To do:
Write the records out again, exactly.

Provided information below:

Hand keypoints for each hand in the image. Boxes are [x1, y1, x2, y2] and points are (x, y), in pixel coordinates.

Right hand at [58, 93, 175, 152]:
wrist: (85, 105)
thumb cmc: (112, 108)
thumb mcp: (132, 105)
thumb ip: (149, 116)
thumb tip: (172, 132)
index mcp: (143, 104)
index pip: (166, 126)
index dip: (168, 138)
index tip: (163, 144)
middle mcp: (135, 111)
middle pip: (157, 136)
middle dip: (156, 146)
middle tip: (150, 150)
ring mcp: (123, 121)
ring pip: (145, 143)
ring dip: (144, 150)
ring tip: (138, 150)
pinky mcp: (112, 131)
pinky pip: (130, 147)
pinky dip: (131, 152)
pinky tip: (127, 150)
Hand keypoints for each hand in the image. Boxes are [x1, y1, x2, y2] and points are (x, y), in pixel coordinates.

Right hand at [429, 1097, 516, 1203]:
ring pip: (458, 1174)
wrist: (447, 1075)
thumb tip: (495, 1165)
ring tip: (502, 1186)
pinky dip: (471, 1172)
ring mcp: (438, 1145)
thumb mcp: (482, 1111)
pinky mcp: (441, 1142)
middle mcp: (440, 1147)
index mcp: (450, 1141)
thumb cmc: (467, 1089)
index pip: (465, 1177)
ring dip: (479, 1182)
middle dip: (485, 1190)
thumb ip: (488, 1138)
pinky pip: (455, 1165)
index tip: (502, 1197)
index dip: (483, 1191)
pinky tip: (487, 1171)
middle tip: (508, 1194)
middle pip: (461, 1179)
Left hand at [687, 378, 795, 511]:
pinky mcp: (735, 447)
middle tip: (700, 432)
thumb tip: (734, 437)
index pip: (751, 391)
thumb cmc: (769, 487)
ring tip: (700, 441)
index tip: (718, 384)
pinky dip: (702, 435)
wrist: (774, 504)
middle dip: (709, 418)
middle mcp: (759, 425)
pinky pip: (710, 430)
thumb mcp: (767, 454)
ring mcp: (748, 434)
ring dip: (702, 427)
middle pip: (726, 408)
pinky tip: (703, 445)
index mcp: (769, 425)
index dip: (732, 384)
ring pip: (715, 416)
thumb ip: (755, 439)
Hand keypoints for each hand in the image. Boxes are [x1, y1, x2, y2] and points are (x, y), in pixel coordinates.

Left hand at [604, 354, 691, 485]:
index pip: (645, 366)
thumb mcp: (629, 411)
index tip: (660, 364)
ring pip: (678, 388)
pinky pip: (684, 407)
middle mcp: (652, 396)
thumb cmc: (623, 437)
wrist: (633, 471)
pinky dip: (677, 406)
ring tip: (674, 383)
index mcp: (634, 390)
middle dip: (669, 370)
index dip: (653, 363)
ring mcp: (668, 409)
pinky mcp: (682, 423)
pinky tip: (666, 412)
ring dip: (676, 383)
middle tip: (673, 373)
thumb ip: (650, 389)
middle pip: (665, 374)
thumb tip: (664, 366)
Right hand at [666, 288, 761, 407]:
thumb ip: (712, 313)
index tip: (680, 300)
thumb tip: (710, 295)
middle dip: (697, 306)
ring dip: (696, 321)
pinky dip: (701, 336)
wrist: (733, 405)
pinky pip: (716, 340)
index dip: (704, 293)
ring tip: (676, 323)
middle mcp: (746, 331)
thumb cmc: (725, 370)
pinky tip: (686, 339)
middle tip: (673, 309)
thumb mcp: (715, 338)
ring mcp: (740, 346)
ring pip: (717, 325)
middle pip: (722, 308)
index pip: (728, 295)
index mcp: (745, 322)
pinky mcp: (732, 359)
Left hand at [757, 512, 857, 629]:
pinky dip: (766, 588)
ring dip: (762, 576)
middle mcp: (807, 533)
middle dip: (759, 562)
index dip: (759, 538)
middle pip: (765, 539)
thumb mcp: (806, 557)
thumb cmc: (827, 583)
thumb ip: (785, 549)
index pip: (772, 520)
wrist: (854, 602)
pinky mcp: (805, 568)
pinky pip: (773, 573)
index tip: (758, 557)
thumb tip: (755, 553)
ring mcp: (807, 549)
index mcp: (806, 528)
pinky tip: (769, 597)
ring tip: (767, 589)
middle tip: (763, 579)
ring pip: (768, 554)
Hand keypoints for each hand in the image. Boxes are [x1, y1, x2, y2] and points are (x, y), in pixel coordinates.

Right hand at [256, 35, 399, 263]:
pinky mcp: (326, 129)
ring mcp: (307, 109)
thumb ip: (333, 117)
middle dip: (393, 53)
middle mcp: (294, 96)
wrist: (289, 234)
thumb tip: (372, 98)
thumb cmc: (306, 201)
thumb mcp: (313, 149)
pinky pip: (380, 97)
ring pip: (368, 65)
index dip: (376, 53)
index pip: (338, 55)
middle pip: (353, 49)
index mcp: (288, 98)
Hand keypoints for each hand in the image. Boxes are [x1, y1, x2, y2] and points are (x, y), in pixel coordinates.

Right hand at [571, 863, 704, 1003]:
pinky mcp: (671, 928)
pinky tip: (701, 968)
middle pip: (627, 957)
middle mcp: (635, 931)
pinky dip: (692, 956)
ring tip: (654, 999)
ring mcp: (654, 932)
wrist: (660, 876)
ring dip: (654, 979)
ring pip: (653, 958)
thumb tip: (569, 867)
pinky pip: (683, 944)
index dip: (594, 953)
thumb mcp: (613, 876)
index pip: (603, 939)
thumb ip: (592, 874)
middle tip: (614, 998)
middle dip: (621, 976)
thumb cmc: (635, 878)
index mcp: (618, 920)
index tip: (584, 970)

End of Provided information.

Solution:
Hand keypoints for each hand in the image. Boxes are [x1, y1, x2, y2] and points are (x, y), in pixel coordinates.

Right hand at [58, 93, 175, 152]:
wrist: (85, 105)
thumb cmc: (112, 108)
thumb mcp: (132, 105)
thumb ip: (149, 116)
thumb tip: (172, 132)
index mcp: (143, 104)
index pip: (166, 126)
index dip: (168, 138)
index tip: (163, 144)
middle mcp: (135, 111)
middle pip: (157, 136)
middle dip: (156, 146)
middle tip: (150, 150)
ring mcp: (123, 121)
ring pip: (145, 143)
ring dip: (144, 150)
ring tip: (138, 150)
pinky mcp: (112, 131)
pinky pip: (130, 147)
pinky dip: (131, 152)
pinky tip: (127, 150)
Hand keypoints for each hand in the image. Boxes are [x1, y1, x2, y2] and points are (x, y), in pixel coordinates.

Right hand at [429, 1097, 516, 1203]:
ring pip: (458, 1174)
wrist: (447, 1075)
thumb tip: (495, 1165)
ring tip: (502, 1186)
pinky dip: (471, 1172)
ring mcp: (438, 1145)
thumb mcp: (482, 1111)
pinky mcp: (441, 1142)
middle mcp: (440, 1147)
index mcp: (450, 1141)
thumb cmc: (467, 1089)
index pip: (465, 1177)
ring dip: (479, 1182)
middle dip: (485, 1190)
thumb ip: (488, 1138)
pinky pip: (455, 1165)
index tip: (502, 1197)
index dip: (483, 1191)
pinky tip: (487, 1171)
middle tip: (508, 1194)
middle pip: (461, 1179)
Left hand at [687, 378, 795, 511]:
pinky mcp: (735, 447)
middle tip: (700, 432)
thumb tip: (734, 437)
index pip: (751, 391)
thumb cmc: (769, 487)
ring tip: (700, 441)
index tip: (718, 384)
pinky dip: (702, 435)
wrist: (774, 504)
middle dip: (709, 418)
middle mcp: (759, 425)
pinky pip: (710, 430)
thumb mcp: (767, 454)
ring mcp: (748, 434)
ring dip: (702, 427)
middle pip: (726, 408)
pinky tip: (703, 445)
index mcp: (769, 425)
index dip: (732, 384)
ring pip: (715, 416)
thumb ip: (755, 439)
Hand keypoints for each hand in the image. Boxes are [x1, y1, x2, y2] and points are (x, y), in pixel coordinates.

Left hand at [604, 354, 691, 485]:
index pip: (645, 366)
thumb mcp: (629, 411)
index tip: (660, 364)
ring pip: (678, 388)
pinky pip: (684, 407)
middle mcp: (652, 396)
thumb cmc: (623, 437)
wrist: (633, 471)
pinky dip: (677, 406)
ring tip: (674, 383)
index mcp: (634, 390)
middle dip: (669, 370)
index dip: (653, 363)
ring mcp: (668, 409)
pinky mcp: (682, 423)
pinky tip: (666, 412)
ring dip: (676, 383)
middle tip: (673, 373)
thumb ip: (650, 389)
middle pip: (665, 374)
thumb tip: (664, 366)
Right hand at [666, 288, 761, 407]:
thumb ip: (712, 313)
index tip: (680, 300)
thumb tip: (710, 295)
middle dip: (697, 306)
ring dip: (696, 321)
pinky dip: (701, 336)
wrist: (733, 405)
pinky pip: (716, 340)
index dip: (704, 293)
ring tip: (676, 323)
middle mcp: (746, 331)
thumb cmc: (725, 370)
pinky tip: (686, 339)
middle tip: (673, 309)
thumb mcp: (715, 338)
ring mcp: (740, 346)
ring pip: (717, 325)
middle pip: (722, 308)
index pip: (728, 295)
index mcp: (745, 322)
pinky mcp: (732, 359)
Left hand at [757, 512, 857, 629]:
pinky dip: (766, 588)
ring dip: (762, 576)
middle mcp: (807, 533)
middle dip: (759, 562)
index dip: (759, 538)
middle pip: (765, 539)
thumb mcp: (806, 557)
thumb cmc: (827, 583)
thumb ip: (785, 549)
index pip: (772, 520)
wrist: (854, 602)
pinky mcp: (805, 568)
pinky pip: (773, 573)
index tip: (758, 557)
thumb tip: (755, 553)
ring mcp: (807, 549)
index mcp: (806, 528)
pinky tip: (769, 597)
ring tip: (767, 589)
middle tip: (763, 579)
ring pip: (768, 554)
Hand keypoints for each hand in the image. Boxes are [x1, y1, x2, y2] and points are (x, y), in pixel coordinates.

Right hand at [256, 35, 399, 263]:
pinky mcp: (326, 129)
ring mcp: (307, 109)
thumb ip: (333, 117)
middle dip: (393, 53)
middle mcp: (294, 96)
wrist: (289, 234)
thumb tip: (372, 98)
thumb cmc: (306, 201)
thumb mcp: (313, 149)
pinky pip: (380, 97)
ring pip: (368, 65)
index dip: (376, 53)
index pip: (338, 55)
middle pip: (353, 49)
index mcp: (288, 98)
Hand keypoints for each hand in the image. Boxes are [x1, y1, x2, y2] and points are (x, y), in pixel coordinates.

Right hand at [571, 863, 704, 1003]:
pinky mcp: (671, 928)
pinky tip: (701, 968)
middle pip: (627, 957)
middle mcp: (635, 931)
pinky dip: (692, 956)
ring tip: (654, 999)
ring mcp: (654, 932)
wrist: (660, 876)
ring dip: (654, 979)
ring pip: (653, 958)
thumb tip: (569, 867)
pinky pip: (683, 944)
index dip: (594, 953)
thumb mcp: (613, 876)
index pip: (603, 939)
thumb ip: (592, 874)
middle tip: (614, 998)
middle dip: (621, 976)
thumb cmc: (635, 878)
index mcp: (618, 920)
index tip: (584, 970)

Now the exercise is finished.